Add extension point for letting TestLoader specify a custom sharding scheme.

Abseil Team · copybara-github · commit c3dd5a431c9a · 2025-04-16T00:02:34.000-07:00
PiperOrigin-RevId: 731407072
diff --git a/absl/testing/absltest.py b/absl/testing/absltest.py
@@ -26,6 +26,7 @@
 import enum
 import errno
 import faulthandler
+import functools
 import getpass
 import inspect
 import io
@@ -2505,6 +2506,35 @@ def getTestCaseNames(self, testCaseClass):  # pylint:disable=invalid-name
       self._random.shuffle(names)
     return names
 
+  def shardTestCaseNames(
+      self, ordered_names: Sequence[str], shard_index: int, total_shards: int
+  ) -> Sequence[str]:
+    """Filters and returns test case names for a specific shard.
+
+    This method is intended to be used in conjunction with test sharding
+    (e.g., when running tests on a distributed system or when running tests
+    with bazel's test sharding feature). It will return a subset of the
+    input test case names, based on the shard index and total shard count.
+
+    Args:
+      names: A sequence of test case names.

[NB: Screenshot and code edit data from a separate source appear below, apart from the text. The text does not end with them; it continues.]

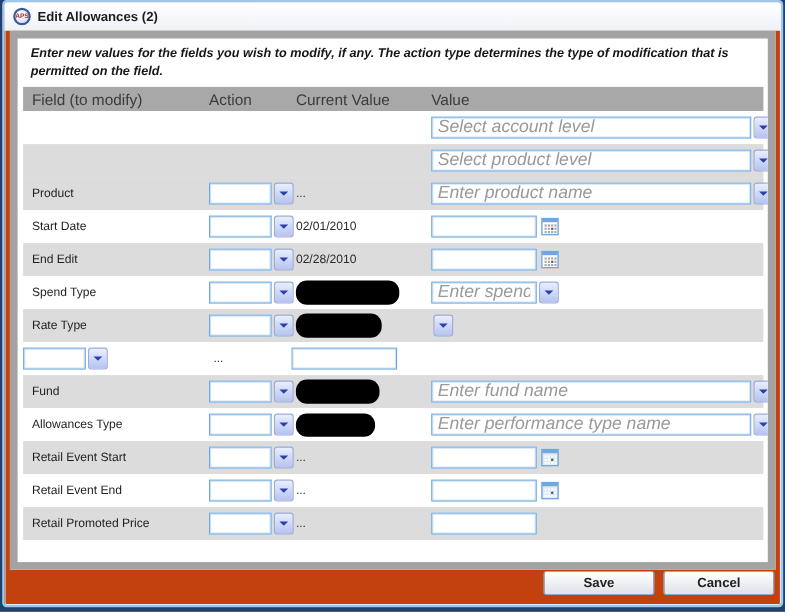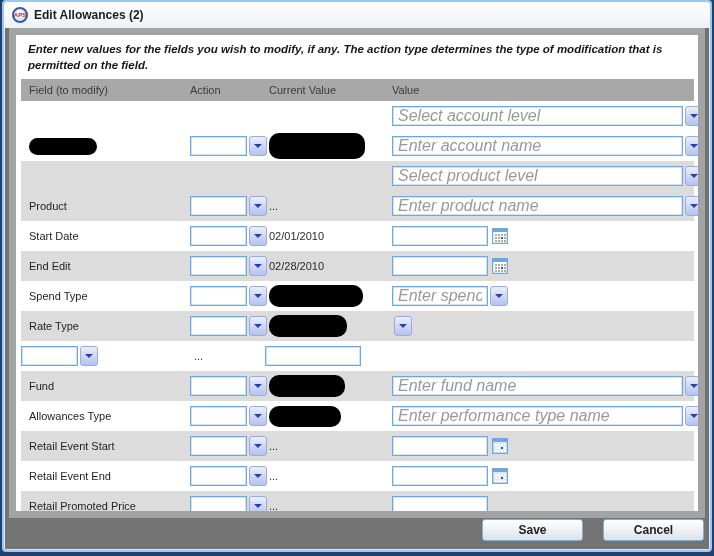--- a/index.html
+++ b/index.html
@@ -7,7 +7,7 @@
               font-family:"Liberation Sans", sans-serif; background:#20406e; }
 
   .dialog { position:absolute; left:2px; top:0; right:2px; bottom:4px;
-            background:#737373; border:2px solid #9dc7ee; border-radius:4px;
+            background:#c2410c; border:2px solid #9dc7ee; border-radius:4px;
             box-shadow:0 0 0 1px #d9e9f8 inset; display:flex; flex-direction:column; }
 
   .titlebar { height:26px; flex:0 0 26px; display:flex; align-items:center; gap:6px;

+      shard_index: The index of the current shard.
+      total_shards: The total number of shards.
+
+    Returns:
+      A sequence of test case names for the current shard.
+    """
+    bucket_iterator = itertools.cycle(range(total_shards))
+    filtered_names = []
+    # We need to sort the list of tests in order to determine which tests this
+    # shard is responsible for; however, it's important to preserve the order
+    # returned by the base loader, e.g. in the case of randomized test ordering.
+    for testcase in sorted(ordered_names):
+      bucket = next(bucket_iterator)
+      if bucket == shard_index:
+        filtered_names.append(testcase)
+    return [x for x in ordered_names if x in filtered_names]
+
 
 def get_default_xml_output_filename() -> Optional[str]:
   if os.environ.get('XML_OUTPUT_FILE'):
@@ -2626,21 +2656,19 @@ def _setup_sharding(
   # the test case names for this shard.
   delegate_get_names = base_loader.getTestCaseNames
 
-  bucket_iterator = itertools.cycle(range(total_shards))
+  def getSharedTestCaseNames(testCaseClass):
+    has_shard_test_case_names = hasattr(base_loader, 'shardTestCaseNames')
+    if has_shard_test_case_names:
+      sharder = getattr(base_loader, 'shardTestCaseNames')
+    else:
+      sharder = TestLoader.shardTestCaseNames
 
-  def getShardedTestCaseNames(testCaseClass):
-    filtered_names = []
-    # We need to sort the list of tests in order to determine which tests this
-    # shard is responsible for; however, it's important to preserve the order
-    # returned by the base loader, e.g. in the case of randomized test ordering.
-    ordered_names = delegate_get_names(testCaseClass)
-    for testcase in sorted(ordered_names):
-      bucket = next(bucket_iterator)
-      if bucket == shard_index:
-        filtered_names.append(testcase)
-    return [x for x in ordered_names if x in filtered_names]
+    names = sharder(
+        delegate_get_names(testCaseClass), shard_index, total_shards
+    )
+    return names
 
-  base_loader.getTestCaseNames = getShardedTestCaseNames  # type: ignore[method-assign]
+  base_loader.getTestCaseNames = getSharedTestCaseNames  # type: ignore[method-assign]
   return base_loader, shard_index